Page-level text extractions
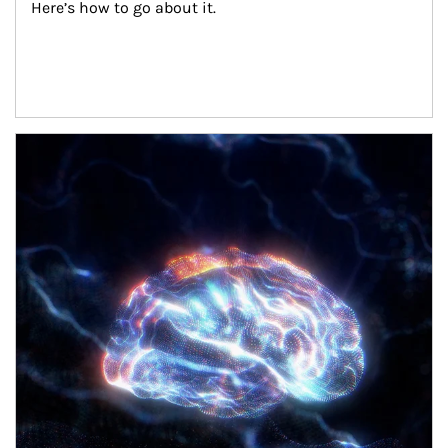
Here’s how to go about it.
Article Image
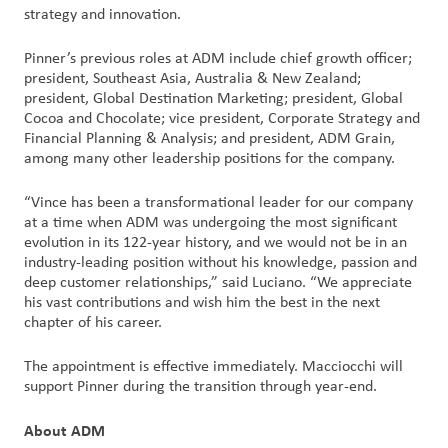
strategy and innovation.
Pinner’s previous roles at ADM include chief growth officer;
president, Southeast Asia, Australia & New Zealand;
president, Global Destination Marketing; president, Global
Cocoa and Chocolate; vice president, Corporate Strategy and
Financial Planning & Analysis; and president, ADM Grain,
among many other leadership positions for the company.
“Vince has been a transformational leader for our company
at a time when ADM was undergoing the most significant
evolution in its 122-year history, and we would not be in an
industry-leading position without his knowledge, passion and
deep customer relationships,” said Luciano. “We appreciate
his vast contributions and wish him the best in the next
chapter of his career.
The appointment is effective immediately. Macciocchi will
support Pinner during the transition through year-end.
About ADM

__Work to complete__
Copy the text lines from every row above word for word, leaving out the pictures.

__Expected answer__
Here’s how to go about it.
Article Image
strategy and innovation.
Pinner’s previous roles at ADM include chief growth officer;
president, Southeast Asia, Australia & New Zealand;
president, Global Destination Marketing; president, Global
Cocoa and Chocolate; vice president, Corporate Strategy and
Financial Planning & Analysis; and president, ADM Grain,
among many other leadership positions for the company.
“Vince has been a transformational leader for our company
at a time when ADM was undergoing the most significant
evolution in its 122-year history, and we would not be in an
industry-leading position without his knowledge, passion and
deep customer relationships,” said Luciano. “We appreciate
his vast contributions and wish him the best in the next
chapter of his career.
The appointment is effective immediately. Macciocchi will
support Pinner during the transition through year-end.
About ADM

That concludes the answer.